As for your programs, you should always ask why you need more precision. IEEE supports FP32, FP64 and FP128 as for what you are calling shorts I suspect that is language dependent and is not a floating point type. Often we are talking about "floats" as 32 bits and "doubles" as 64 bits (C++). There is also a potential for long doubles. Again in the context of C++, shorts are integer types, so shorts would almost always be faster than the floating point unit. The big but is that this can be execution unit dependent. I can't help with C# as i know zip about it, but if shorts are integers there then you might want to look into your understanding of the language. Integers and floats have two different use cases. it is important to understand that floats are approximations.
So when you ask which is faster, you need to ask what hardware is it running on. GPU's can really muck things up because of special types and optimizations. One of those optimizations is what can be done in parallel.

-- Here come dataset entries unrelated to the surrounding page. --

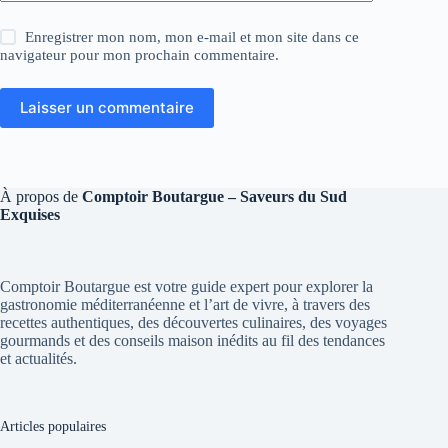
Enregistrer mon nom, mon e-mail et mon site dans ce
navigateur pour mon prochain commentaire.
Laisser un commentaire
À propos de
Comptoir Boutargue – Saveurs du Sud
Exquises
Comptoir Boutargue est votre guide expert pour explorer la
gastronomie méditerranéenne et l’art de vivre, à travers des
recettes authentiques, des découvertes culinaires, des voyages
gourmands et des conseils maison inédits au fil des tendances
et actualités.
Articles populaires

For example if the GPU (for example) 128 16 bit integer operations per cycle as opposed to say 32 doubles per cycle which is faster? What I'm trying to say here is that it depends on the specifics of language and hardware the code runs on. In the made up numbers above the processor would complete 4x more operations per cycle.
Caches are a wholly different discussion. Generally shorter types means more data in cache but you also need to consider cache line length and other behaviors. If you have truly time critical code you may need to optimize for cache behavior on a specific processor. It is completely possible to arrange things (floating point operations) such that cache might not be a problem compared to integer.
Aggressive_Ad_5454@reddit
Floats and shorts are like apples and asterisks. Completely different purposes. Floats are for physical things, like the weight of a bag of potatoes or the temperature. You can also use them to hold integers, but they’ll prove imprecise for numbers with absolute values greater than some threshold.
Shorts are for inherently small integers, like the x/y position of an item on a screen (but not a printer).
Unless you’re doing down-to-the-metal image processing you’ll have a hard time measuring any differences in speed. Adds are fast, divides are slower, etc, for both.
Are shorts (16-bit integers) slower than longs (32-bit integers)? They might be if they’re stored unaligned. You can read about that. But again, you’ll need to know a lot about assembly language and processor architecture to even measure the difference. We’re talking nanoseconds or less.
If you have millions of them the space saving might help. But not for hundreds of them (unless you’re writing firmware for a tiny microwave oven controller).
high_throughput@reddit
Someone correct me but aren't 16 bit operations truncated from 32bit in C#?
In any case, you're 100% right that smaller types are better on the cache and RAM throughout, but you have to weigh that up against the time per operation taking SIMD into account.
If you spend many microseconds on each element computing a fractal or something, then you need to focus on compute since it's just a few MB/s.
If you just increment each number then it'll be strongly bottlenecked by memory and you should optimize for that.